After noticing that many of their clientele felt uncomfortable seeking healthcare due to a fear of judgment, stigma, My Brother’s Keeper decided it would open its own clinic. And just as they learned the needs of the community from the community, the name of their clinic was determined justly. Though My Brother’s Keeper has been functioning to meet the needs of underserved populations since 1999, one of their many amazing programs has only been operating since 2013. The Open Arms Healthcare Center –the name of which was crowdsourced from the community members who would utilize that care–is rightly named. To me, open arms are the symbol of an impending hug, and I love hugs. They make me feel cared for, loved, trusted, and above all like I belong. As we met with the staff, one member told us that individuals access spaces, in this case, health care centers, where they feel like they belong. Open arms, hugging, belonging, you get the idea. Open Arms cares for an impressive 4,000 clients a year and that number is likely to grow (with over 520 new diagnoses every year of HIV in MS). 

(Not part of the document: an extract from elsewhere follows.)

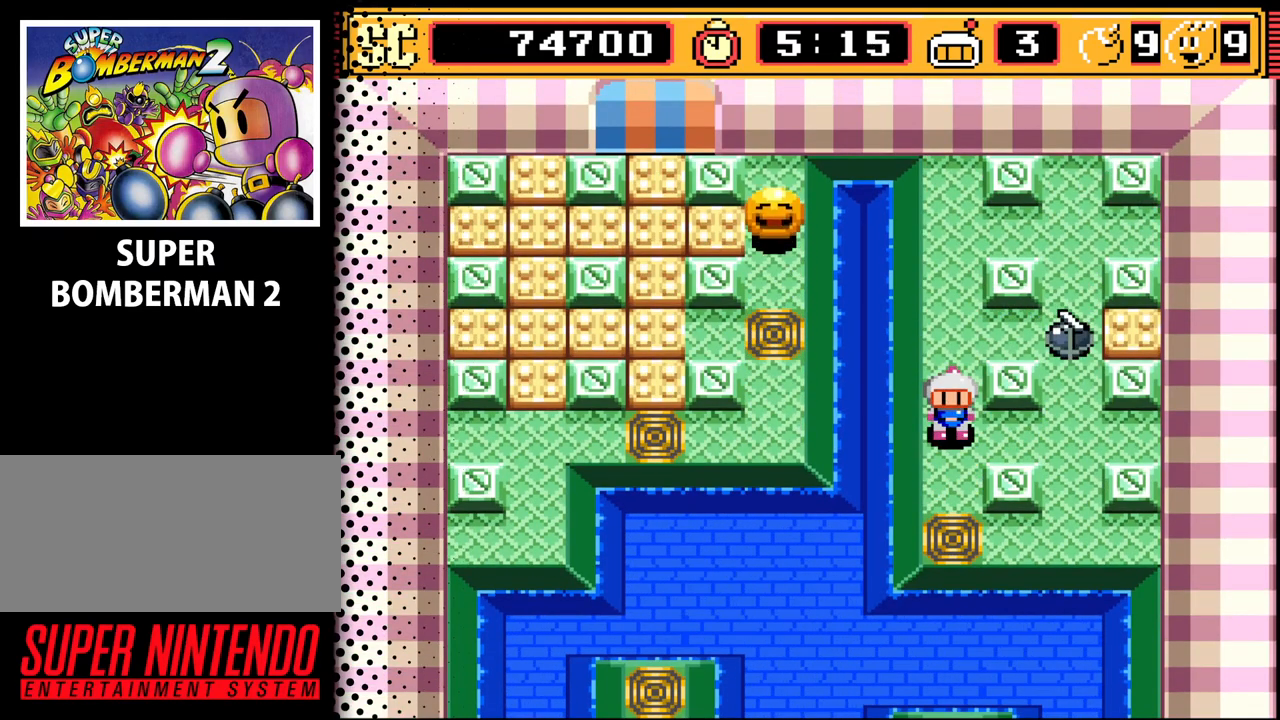
{"buttons": [], "events": [[67, "B", "down"], [200, "B", "up"]]}
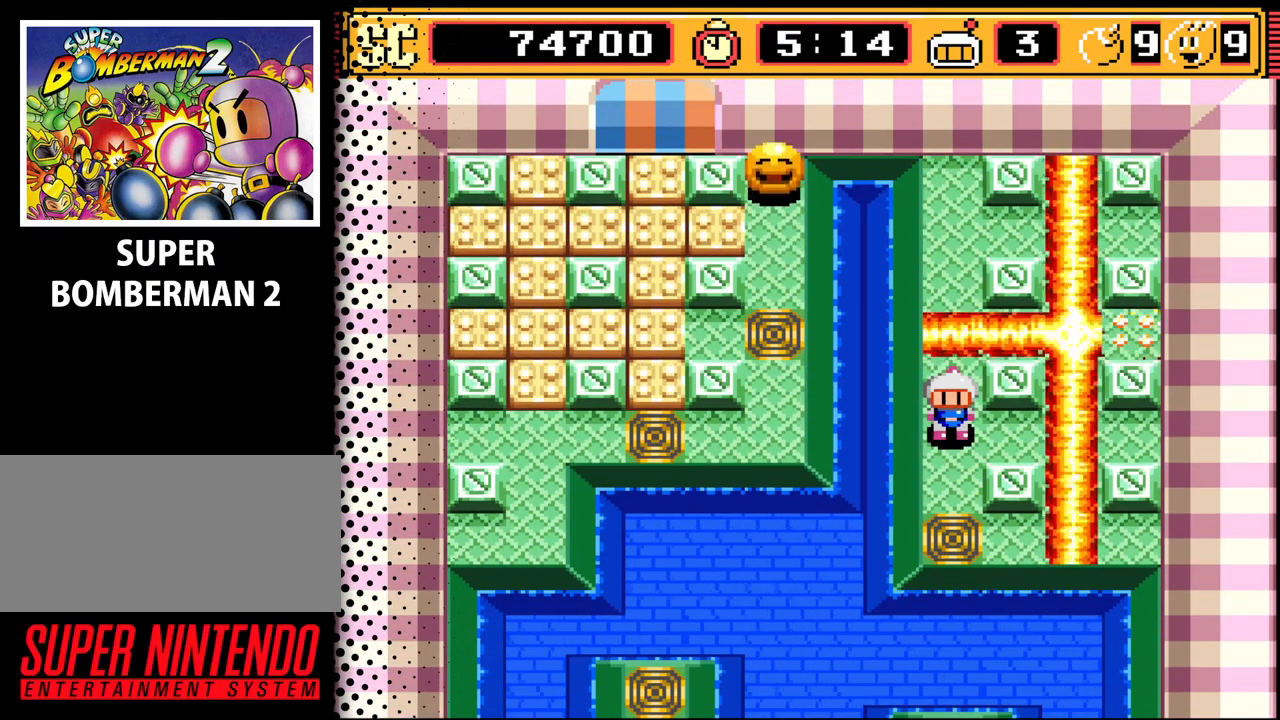
{"buttons": ["DPAD_RIGHT"], "events": [[433, "DPAD_RIGHT", "down"]]}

It is a sense of belonging, a sense of validation that appears to be one of the core tenets of MBK. They strive to serve the whole individual and the whole community, through what we might call a whole-person view of health, to eliminate health disparities and promote health equity for all Mississippians.

One program run by the MBK staff was called Man-Date. On a typical Man-Date, ten to twelve men would come together and be invited to write down whatever it was they wanted to talk about and place it in a fishbowl in the middle of the circle. Topics would be drawn out one by one and discussed with no judgment or shame involved. The goal of this fishbowl exercise was to engage with the whole person, not just their HIV status, their sexual orientation, gender identity, other health status, just a person with feelings, fears, desires, and aspirations. A person who belongs. And as we have seen, once belonging is established, healthcare can be accessed.

Though they still do tremendous work in both preventing and treating HIV, MBK has also taken the initiative to reach adolescents with programs such as Teen Pregnancy Prevention (TPP) and Future Ready which focuses on sexual and reproductive health. TPP is an evidence based intervention that focuses on using a full-scale approach to ensure a safe and supportive environment and partnering with youth oriented organizations to reach large diverse groups of the public. Future Ready provides sex education by establishing relationships within the community and incentivizing participants. 

My Brother’s Keeper prides themselves on creating a better quality of life for their patients. The organization is multifaceted with a focus on health disparities in the community. It is gratifying to know there is a group committed to fighting the HIV epidemic in the region with the level of enthusiasm and love of the MBK staff!